───── SOURCE TEXT ─────
Which brings us to Batman's depiction in this episode.
Holy shit, where to start...
No other episode captures every aspect of Batman so perfectly and so efficiently than Heart of Ice. Just following the flow of the episode, we get to see what an intelligent investigator he is. He is considered the World's Greatest Detective and this episode uses that to great effect. First, he uses the stolen technology and the criminal's seeming ability to leave ice and snow in the midst of a heatwave to deduce that the stolen goods can be used in a configuration to create a weapon capable to creating intense cold, but it is short one component. While leaving this phantom component and its role in a hypothetical weapon vague can seem like a cop-out, it works for the episode because taking time to explain what that component is and its purpose would bog down the episode, hurting the pacing and would talk down to the audience by having Batman explain what he considers the obvious to the sidekick, which would be Alfred in this instance. Rather than use this roundabout writing to create a superfluous exposition to justify how Batman figured out what part is needed, he just figures it out and treats it nonchalantly and matter of fact. It portrays him so much smarter than the viewer in that he can deduce what the criminal is doing, what he needs to finish it, and it is so simple to him to do.
This episode continues, giving a powerful presentation of Bruce Wayne, both as a businessman and as a role to gather information. Wayne meets with Ferris Boyle, the president of the company that Freeze has been attacking in an attempt to find out who Freeze is and his goals. He gets some information but we get to see more characterization from comparing Wayne to Boyle. Boyle describes the former employee that died with indifference and disinterest, only to show emotion with resentment and disdain for wasting company money while also gloating about his upcoming award that he is earning through his PR efforts that he himself mocks as lipservice. It tops off with him gesturing to fellow businessman Wayne as if to say "You know what I mean" as though all CEOs and presidents do that, which Wayne is visibly disgusted by. This is again Batman and Bruce Wayne's strongest trait that despite all the wealth and prestige Wayne has and all the hardships and tragedy that Batman has experienced, he is still an idealist with a abundance of love and respect for his fellow man.
While the above speaks volumes to Batman's personality and values already, it is exemplified when he finds Freeze's video and confronts Freeze directly. While I adore this episode, I have to chuckle at Freeze's video. It's a video journal, yes, but why does it have so many camera angles? And who edited it in such a dramatic way? It doesn't hurt the episode, but it is a silly scene logically. The standout part of this scene is the delivery by Kevin Conroy. After viewing the video, he can only mutter a horrified and disgusted "My God..." before being attacked by Freeze. When captured by Freeze, we get a beautiful scene of the two talking and Batman's first response is to express his condolences to Freeze for his loss, in all likelihood being the first and only one to do so. Fantastic delivery by Conroy again as he tells Freeze he's sorry with the same weight as a doctor informing a next of kin that their family / friend died on the table. The exchange between the two has powerful and artistic lines which brings us back to the grey morality the show was confident enough to present to the audience.
───── DATA PROVIDED ─────
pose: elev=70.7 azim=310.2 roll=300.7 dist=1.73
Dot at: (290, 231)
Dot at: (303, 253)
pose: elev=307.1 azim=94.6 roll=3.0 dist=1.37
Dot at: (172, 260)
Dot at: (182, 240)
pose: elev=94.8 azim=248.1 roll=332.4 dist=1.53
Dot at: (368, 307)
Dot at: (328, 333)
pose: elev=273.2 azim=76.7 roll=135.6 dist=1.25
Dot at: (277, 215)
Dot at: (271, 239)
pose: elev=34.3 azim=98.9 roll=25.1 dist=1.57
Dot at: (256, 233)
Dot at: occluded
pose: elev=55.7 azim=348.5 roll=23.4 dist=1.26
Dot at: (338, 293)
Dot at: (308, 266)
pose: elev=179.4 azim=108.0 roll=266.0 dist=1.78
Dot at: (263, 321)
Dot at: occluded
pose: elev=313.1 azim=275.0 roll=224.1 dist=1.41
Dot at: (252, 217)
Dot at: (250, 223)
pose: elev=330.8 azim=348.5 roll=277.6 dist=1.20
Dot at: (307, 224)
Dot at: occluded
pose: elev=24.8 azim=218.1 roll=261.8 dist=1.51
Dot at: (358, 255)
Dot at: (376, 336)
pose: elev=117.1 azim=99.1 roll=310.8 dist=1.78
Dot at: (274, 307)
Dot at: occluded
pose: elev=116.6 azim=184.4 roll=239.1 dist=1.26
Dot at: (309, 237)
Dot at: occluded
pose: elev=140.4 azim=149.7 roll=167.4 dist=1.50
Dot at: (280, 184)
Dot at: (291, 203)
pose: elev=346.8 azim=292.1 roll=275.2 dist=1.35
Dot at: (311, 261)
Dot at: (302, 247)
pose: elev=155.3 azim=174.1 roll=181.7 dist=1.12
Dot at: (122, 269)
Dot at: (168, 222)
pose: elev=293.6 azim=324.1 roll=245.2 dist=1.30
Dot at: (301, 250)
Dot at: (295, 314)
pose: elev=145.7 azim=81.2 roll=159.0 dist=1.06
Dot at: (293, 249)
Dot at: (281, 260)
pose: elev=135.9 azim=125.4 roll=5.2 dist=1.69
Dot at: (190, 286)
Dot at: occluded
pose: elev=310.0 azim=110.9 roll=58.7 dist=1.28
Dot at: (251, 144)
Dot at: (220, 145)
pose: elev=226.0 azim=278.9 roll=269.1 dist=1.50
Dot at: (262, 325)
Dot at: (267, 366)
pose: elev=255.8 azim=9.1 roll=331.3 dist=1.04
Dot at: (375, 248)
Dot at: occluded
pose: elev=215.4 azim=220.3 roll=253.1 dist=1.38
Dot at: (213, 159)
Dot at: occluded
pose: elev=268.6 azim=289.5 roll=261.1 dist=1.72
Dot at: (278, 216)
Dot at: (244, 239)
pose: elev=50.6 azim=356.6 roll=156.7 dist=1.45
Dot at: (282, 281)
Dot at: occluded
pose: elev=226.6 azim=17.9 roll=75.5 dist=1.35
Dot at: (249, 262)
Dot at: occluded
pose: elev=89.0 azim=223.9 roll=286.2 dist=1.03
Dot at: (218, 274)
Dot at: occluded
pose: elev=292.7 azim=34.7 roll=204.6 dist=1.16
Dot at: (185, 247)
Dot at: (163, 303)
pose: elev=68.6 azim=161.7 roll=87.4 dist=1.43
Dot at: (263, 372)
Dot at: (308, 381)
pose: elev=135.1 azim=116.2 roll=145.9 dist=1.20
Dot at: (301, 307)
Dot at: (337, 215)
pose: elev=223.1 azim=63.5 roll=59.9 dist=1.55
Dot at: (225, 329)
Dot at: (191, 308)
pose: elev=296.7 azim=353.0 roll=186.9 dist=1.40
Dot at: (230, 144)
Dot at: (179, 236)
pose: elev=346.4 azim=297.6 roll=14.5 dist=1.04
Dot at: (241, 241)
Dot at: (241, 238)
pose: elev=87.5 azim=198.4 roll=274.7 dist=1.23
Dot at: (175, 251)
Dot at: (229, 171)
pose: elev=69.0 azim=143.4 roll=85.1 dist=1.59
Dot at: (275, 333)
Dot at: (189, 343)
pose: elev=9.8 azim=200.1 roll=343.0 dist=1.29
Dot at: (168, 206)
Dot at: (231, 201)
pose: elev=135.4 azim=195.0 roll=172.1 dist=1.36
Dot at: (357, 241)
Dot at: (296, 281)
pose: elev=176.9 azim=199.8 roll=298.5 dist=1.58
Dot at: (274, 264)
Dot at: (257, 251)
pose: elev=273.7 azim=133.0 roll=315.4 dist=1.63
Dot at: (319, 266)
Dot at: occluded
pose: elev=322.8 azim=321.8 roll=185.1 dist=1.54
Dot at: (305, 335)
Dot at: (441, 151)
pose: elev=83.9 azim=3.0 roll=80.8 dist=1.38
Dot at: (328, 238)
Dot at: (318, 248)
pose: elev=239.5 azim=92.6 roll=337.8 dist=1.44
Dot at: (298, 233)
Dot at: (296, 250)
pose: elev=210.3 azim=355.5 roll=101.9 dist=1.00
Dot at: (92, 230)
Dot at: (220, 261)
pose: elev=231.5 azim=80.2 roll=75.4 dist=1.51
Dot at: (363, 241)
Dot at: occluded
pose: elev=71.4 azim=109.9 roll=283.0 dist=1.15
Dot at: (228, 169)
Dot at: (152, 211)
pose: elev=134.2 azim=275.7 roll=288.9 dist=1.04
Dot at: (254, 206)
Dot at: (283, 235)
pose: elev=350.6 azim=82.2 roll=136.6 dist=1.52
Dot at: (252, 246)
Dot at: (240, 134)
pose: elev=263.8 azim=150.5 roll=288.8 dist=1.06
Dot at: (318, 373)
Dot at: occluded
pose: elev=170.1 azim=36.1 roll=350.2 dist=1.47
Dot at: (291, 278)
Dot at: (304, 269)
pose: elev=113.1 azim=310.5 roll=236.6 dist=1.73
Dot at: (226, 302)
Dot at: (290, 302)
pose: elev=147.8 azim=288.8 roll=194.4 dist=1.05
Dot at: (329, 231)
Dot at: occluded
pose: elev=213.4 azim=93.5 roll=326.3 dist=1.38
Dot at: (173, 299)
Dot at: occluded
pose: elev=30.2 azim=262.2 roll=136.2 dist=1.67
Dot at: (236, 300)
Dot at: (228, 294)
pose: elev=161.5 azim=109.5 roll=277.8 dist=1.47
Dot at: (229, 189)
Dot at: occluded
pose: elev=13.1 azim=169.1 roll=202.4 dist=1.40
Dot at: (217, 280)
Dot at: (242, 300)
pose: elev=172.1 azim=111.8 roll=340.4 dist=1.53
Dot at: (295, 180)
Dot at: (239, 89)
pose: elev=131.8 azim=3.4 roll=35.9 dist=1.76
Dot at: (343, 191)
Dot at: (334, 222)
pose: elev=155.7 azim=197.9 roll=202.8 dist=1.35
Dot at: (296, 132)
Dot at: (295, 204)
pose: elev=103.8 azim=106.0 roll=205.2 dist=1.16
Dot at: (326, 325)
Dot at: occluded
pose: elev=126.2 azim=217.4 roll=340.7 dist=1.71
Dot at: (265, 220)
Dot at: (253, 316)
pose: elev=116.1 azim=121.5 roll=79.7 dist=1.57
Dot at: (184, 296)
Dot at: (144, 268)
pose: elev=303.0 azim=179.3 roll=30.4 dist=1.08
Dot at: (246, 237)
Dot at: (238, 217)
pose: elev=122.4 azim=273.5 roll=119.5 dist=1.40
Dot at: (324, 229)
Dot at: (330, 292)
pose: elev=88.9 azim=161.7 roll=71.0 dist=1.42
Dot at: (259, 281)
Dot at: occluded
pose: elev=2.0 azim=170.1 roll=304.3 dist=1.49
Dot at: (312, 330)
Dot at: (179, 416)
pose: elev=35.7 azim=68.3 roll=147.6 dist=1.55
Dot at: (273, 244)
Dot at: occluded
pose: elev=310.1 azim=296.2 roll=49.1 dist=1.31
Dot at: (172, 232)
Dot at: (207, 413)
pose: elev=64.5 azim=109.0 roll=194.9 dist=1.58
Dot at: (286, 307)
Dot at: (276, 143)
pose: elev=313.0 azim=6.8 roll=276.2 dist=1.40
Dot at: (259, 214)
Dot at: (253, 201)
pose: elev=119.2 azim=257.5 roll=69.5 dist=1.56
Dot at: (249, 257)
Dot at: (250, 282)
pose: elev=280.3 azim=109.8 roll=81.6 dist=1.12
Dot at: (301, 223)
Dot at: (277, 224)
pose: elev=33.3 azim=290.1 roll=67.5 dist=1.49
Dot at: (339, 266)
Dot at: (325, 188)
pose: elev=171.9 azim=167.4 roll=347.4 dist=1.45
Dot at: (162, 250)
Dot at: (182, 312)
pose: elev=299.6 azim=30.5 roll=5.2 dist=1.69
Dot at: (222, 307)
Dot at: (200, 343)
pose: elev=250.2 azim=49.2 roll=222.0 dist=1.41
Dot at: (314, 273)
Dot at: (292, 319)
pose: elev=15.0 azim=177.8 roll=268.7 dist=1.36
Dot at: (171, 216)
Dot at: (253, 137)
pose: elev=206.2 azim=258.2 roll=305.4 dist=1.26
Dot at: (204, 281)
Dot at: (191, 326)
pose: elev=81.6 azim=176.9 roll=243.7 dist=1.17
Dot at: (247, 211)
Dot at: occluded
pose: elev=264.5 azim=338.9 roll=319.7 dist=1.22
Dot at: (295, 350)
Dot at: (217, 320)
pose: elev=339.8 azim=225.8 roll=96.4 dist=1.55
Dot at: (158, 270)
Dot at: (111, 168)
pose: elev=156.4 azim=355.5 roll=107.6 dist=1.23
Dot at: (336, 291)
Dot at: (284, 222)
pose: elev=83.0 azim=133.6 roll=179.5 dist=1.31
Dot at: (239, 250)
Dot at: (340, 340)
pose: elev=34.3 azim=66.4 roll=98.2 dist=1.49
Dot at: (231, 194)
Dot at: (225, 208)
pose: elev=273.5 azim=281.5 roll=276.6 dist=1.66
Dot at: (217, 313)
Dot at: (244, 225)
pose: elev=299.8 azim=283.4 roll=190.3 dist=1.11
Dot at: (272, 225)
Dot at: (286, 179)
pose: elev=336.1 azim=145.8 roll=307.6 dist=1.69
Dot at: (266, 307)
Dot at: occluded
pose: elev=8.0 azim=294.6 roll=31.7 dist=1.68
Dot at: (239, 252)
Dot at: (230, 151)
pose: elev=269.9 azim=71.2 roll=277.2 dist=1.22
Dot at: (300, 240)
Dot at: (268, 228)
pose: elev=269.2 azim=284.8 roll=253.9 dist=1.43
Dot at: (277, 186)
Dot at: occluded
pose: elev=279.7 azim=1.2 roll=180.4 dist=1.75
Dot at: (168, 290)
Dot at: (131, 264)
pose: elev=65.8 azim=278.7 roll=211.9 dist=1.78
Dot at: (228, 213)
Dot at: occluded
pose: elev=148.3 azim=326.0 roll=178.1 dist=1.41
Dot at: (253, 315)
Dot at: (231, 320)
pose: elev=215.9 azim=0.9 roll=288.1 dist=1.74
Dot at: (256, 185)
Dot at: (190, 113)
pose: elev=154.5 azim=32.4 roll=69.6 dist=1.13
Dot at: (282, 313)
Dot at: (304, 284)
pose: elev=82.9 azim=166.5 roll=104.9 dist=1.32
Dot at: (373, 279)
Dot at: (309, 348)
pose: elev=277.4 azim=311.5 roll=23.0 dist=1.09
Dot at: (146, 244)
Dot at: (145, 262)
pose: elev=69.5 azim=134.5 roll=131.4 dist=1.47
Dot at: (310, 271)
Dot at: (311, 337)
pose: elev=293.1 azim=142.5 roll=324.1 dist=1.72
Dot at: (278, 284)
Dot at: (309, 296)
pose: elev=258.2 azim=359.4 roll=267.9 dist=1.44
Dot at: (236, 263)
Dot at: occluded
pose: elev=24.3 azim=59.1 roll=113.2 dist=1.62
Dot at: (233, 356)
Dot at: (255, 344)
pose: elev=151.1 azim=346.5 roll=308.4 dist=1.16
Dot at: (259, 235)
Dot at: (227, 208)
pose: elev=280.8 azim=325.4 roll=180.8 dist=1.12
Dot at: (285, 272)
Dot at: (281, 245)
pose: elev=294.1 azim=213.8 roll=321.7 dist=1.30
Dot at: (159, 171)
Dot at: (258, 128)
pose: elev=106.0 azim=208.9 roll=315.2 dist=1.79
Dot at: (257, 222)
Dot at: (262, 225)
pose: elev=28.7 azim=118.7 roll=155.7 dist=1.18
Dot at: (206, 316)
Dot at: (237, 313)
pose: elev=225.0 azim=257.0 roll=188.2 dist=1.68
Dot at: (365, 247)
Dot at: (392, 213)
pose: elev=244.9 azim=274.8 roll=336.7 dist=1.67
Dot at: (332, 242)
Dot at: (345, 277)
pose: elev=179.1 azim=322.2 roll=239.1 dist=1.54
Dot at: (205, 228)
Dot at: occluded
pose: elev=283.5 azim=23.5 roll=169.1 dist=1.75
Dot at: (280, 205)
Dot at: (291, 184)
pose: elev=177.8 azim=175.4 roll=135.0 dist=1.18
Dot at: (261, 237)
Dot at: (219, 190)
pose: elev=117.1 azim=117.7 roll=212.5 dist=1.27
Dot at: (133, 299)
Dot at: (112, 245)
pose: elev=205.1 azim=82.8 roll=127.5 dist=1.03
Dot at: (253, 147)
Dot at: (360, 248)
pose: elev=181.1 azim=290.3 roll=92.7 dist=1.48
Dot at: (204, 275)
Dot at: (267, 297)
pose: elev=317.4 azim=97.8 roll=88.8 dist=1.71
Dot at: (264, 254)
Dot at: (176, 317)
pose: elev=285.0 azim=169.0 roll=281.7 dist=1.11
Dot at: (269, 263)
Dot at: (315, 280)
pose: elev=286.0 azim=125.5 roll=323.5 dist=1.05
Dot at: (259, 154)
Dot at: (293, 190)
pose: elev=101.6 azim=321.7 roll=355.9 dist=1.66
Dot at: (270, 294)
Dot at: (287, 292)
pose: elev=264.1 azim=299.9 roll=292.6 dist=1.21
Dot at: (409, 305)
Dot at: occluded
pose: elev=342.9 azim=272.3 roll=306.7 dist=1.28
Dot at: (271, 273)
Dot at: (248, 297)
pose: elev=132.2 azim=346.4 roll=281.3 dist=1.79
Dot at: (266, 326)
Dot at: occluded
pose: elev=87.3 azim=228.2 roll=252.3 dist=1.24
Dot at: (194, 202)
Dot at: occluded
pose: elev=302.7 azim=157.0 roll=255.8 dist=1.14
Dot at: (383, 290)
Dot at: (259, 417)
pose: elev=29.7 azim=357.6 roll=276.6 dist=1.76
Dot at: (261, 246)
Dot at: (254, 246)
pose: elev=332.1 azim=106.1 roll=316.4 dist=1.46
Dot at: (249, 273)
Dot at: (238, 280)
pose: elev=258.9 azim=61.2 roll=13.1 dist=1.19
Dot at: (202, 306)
─────
TO BE DONE:
[1] According to the review of the Heart of Ice episode, who is Ferris Boyle?
[2] Resume the review of the Heart of Ice episode, carrying it on after its final sentence.
The data plays no part in what is asked here.

ANSWERS:
[1] He is the president of the company that Freeze has been attacking.

[2]
"I intend to pay back the man who ruined my life. Our lives."
"Even if you have to kill everyone in the building to do it?"
"Think of it Batman: to never again walk in the middle of a summer's day with a hot wind in your face and a warm hand to hold. Oh yes, I would kill for that."
While the series has done great things to humanize and expand on the villains, Batman was also expanded to be endlessly sympathetic and compassionate to his enemies. He knows that many of them were good people but had that 'one bad day' and he wants to help them, which makes Batman himself more human as well.
Action-wise this episode does a fantastic job at showing how proficient Batman is at combat taking on multiple of Freeze's goons, ending in the iconic blind backhand to the unsuspecting henchman sneaking up behind. For one, that's hilarious to see but it also shows what a keen awareness of his surroundings. Then we have his fight with Freeze himself where he's not a better fighter than Batman but he's clearly not someone you can fight hand to hand. Instead, the show depicts what an intelligent fighter Batman is with how he improvises to defeat Freeze.
Which brings us to what I think is one of the best lines said in the series, not only for its comedic effect but because of how it summarized Batman's intuition, deductive prowess, and wit.
"What was that?"
"The only way to fight a cold."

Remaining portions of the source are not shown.